*** Opening of GIVEN ENTRIES ***
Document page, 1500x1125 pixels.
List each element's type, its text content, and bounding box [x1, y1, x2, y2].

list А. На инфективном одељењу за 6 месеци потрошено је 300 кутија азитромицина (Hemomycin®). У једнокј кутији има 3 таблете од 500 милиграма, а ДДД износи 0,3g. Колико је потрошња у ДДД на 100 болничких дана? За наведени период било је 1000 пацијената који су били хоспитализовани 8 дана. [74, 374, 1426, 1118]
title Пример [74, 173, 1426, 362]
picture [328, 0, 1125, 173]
*** Close of GIVEN ENTRIES ***
Lines from the one with "List each element's" through the last line above must be printed exactly; no other line is to appear.

> RESPONSE TO THE EXERCISE
List each element's type, its text content, and bounding box [x1, y1, x2, y2].

list А. На инфективном одељењу за 6 месеци потрошено је 300 кутија азитромицина (Hemomycin®). У једнокј кутији има 3 таблете од 500 милиграма, а ДДД износи 0,3g. Колико је потрошња у ДДД на 100 болничких дана? За наведени период било је 1000 пацијената који су били хоспитализовани 8 дана. [74, 374, 1426, 1118]
title Пример [74, 173, 1426, 362]
picture [328, 0, 1125, 173]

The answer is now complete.